Das Verhalten des Zeugen L. muss sich die Klägerin auch gemäß § 278 Satz 1 BGB zurechnen lassen. Nach dieser Vorschrift hat ein Schuldner ein Verschulden von Personen, deren er sich zur Erfüllung seiner Verbindlichkeit bedient, im gleichen Umfang zu vertreten wie eigenes Verschulden. Dies bedeutet nach ständiger Rechtsprechung, dass der Schuldner für schuldhaftes Fehlverhalten einer Hilfsperson einzustehen hat, soweit es in einem unmittelbaren sachlichen Zusammenhang mit den Aufgaben steht, die ihr im Hinblick auf die Vertragserfüllung zugewiesen waren. Die Hilfsperson darf nicht nur bei Gelegenheit der Erfüllung einer Verbindlichkeit des Schuldners gehandelt haben, sondern ihr schuldhaftes Fehlverhalten muss in Ausübung der ihr insoweit übertragenen Hilfstätigkeit erfolgt sein, was auch bei strafbaren oder vorsätzlichen Handlungen gegeben sein kann (vgl. BGH NJW 1991, 3208, 3210; BGH NJW 1994, 3344, 3345; BGH NJW 1997, 1360, 1361). Nach diesen Grundsätzen besteht im vorliegenden Fall der verlangte unmittelbare sachliche Zusammenhang zwischen dem schuldhaften Fehlverhalten und den übertragenen Aufgaben. Der Zeuge L. war als Anlagenberater bei der Klägerin beschäftigt und die Eröffnung der Konten durch die Beklagte erfolgte, damit der Zeuge B. über diese Konten Börsentermingeschäfte abwickeln konnte. Insoweit hielt der Zeuge L. sich im Rahmen des ihm zugewiesenen Aufgabenbereichs. Er hat es nur versäumt, die erforderliche Risikoaufklärung vorzunehmen.
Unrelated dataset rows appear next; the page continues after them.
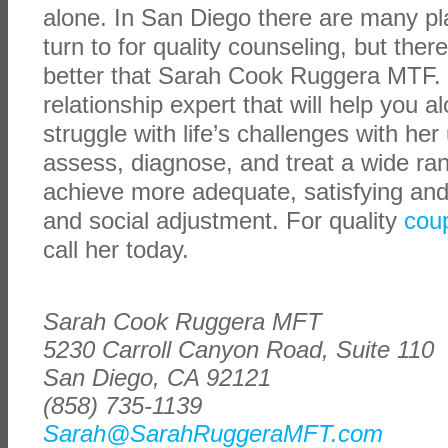
alone. In San Diego there are many p
turn to for quality counseling, but ther
better that Sarah Cook Ruggera MTF. 
relationship expert that will help you a
struggle with life’s challenges with her
assess, diagnose, and treat a wide ran
achieve more adequate, satisfying and
and social adjustment. For quality
cou
call her today.
Sarah Cook Ruggera MFT
5230 Carroll Canyon Road, Suite 110
San Diego, CA 92121
(858) 735-1139
Sarah@SarahRuggeraMFT.com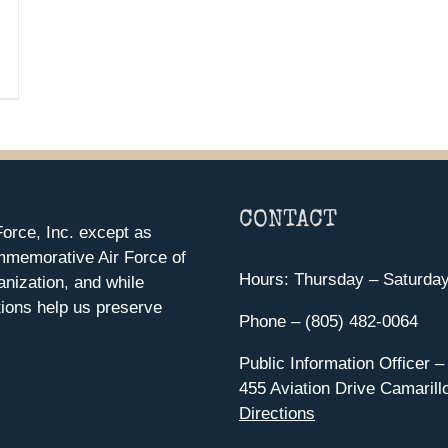
CONTACT
orce, Inc. except as
mmemorative Air Force of
Hours: Thursday – Saturda
anization, and while
ions help us preserve
Phone – (805) 482-0064
Public Information Officer –
455 Aviation Drive Camarill
Directions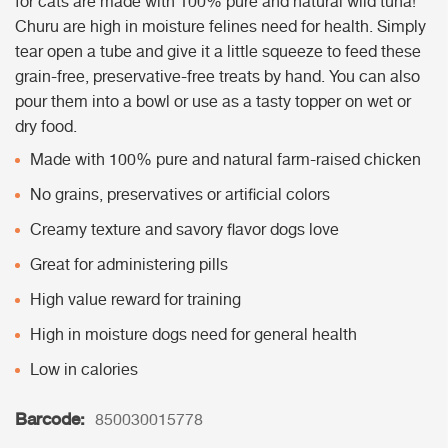
for cats are made with 100% pure and natural wild tuna!
Churu are high in moisture felines need for health. Simply
tear open a tube and give it a little squeeze to feed these
grain-free, preservative-free treats by hand. You can also
pour them into a bowl or use as a tasty topper on wet or
dry food.
Made with 100% pure and natural farm-raised chicken
No grains, preservatives or artificial colors
Creamy texture and savory flavor dogs love
Great for administering pills
High value reward for training
High in moisture dogs need for general health
Low in calories
Barcode:
850030015778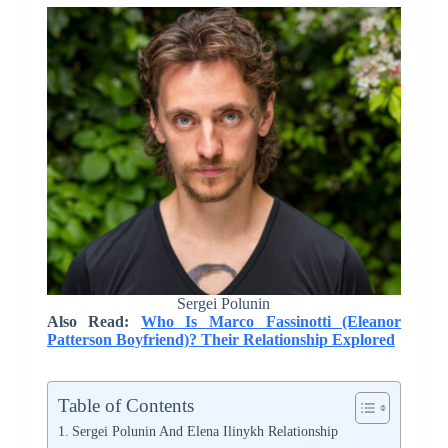
Sergei Polunin
Also Read:
Who Is Marco Fassinotti (Eleanor
Patterson Boyfriend)? Their Relationship Explored
Table of Contents
Sergei Polunin And Elena Ilinykh Relationship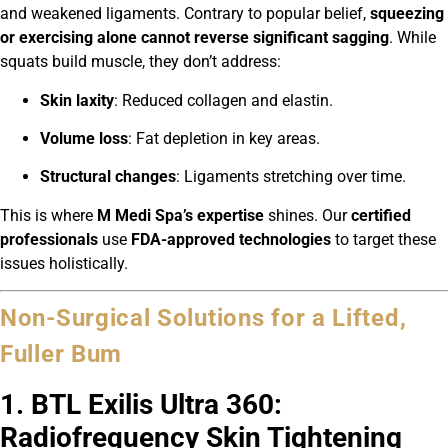
and weakened ligaments. Contrary to popular belief,
squeezing
or exercising alone cannot reverse significant sagging
. While
squats build muscle, they don’t address:
Skin laxity
: Reduced collagen and elastin.
Volume loss
: Fat depletion in key areas.
Structural changes
: Ligaments stretching over time.
This is where
M Medi Spa’s expertise
shines. Our
certified
professionals
use
FDA-approved technologies
to target these
issues holistically.
Non-Surgical Solutions for a Lifted,
Fuller Bum
1. BTL Exilis Ultra 360:
Radiofrequency Skin Tightening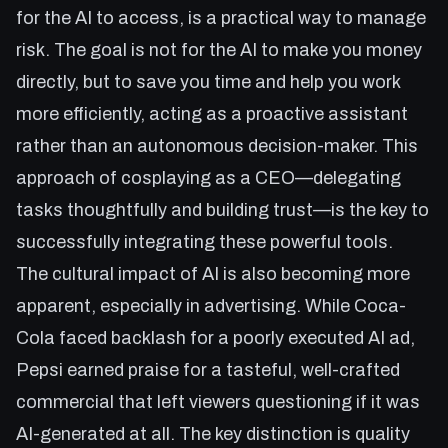
for the AI to access, is a practical way to manage
risk. The goal is not for the AI to make you money
directly, but to save you time and help you work
more efficiently, acting as a proactive assistant
rather than an autonomous decision-maker. This
approach of cosplaying as a CEO—delegating
tasks thoughtfully and building trust—is the key to
successfully integrating these powerful tools.
The cultural impact of AI is also becoming more
apparent, especially in advertising. While Coca-
Cola faced backlash for a poorly executed AI ad,
Pepsi earned praise for a tasteful, well-crafted
commercial that left viewers questioning if it was
AI-generated at all. The key distinction is quality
Durch die schuldhafte Pflichtverletzung des Zeugen L. ist der Beklagten ein Schaden in Höhe des Sollsaldos auf ihrem Konto, also der Klageforderung, entstanden. Bei einer vorvertraglichen Pflichtverletzung kann der Geschädigte gemäß § 249 BGB verlangen, so gestellt zu werden, wie er ohne das schädigende Ereignis des anderen Teils gestanden hätte (vgl. BGH NJW 1981, 1673). Wenn die Beklagte vom Zeugen L. ordnungsgemäß über die Risiken der beabsichtigten Börsentermingeschäfte aufgeklärt worden wäre, hätte sie mit Sicherheit von der Eröffnung der Konten Abstand genommen und es wäre zu keinen Verbindlichkeiten gegenüber der Klägerin gekommen.

III.

Die Kostenentscheidung beruht auf § 97 Abs. 1 ZPO. Die Entscheidung über die vorläufige Vollstreckbarkeit folgt aus §§ 708 Nr. 10, 711 Satz 1 ZPO. Die Revision ist nicht zuzulassen, da keiner der Zulassungsgründe gemäß § 543 Abs. 2 ZPO vorliegt.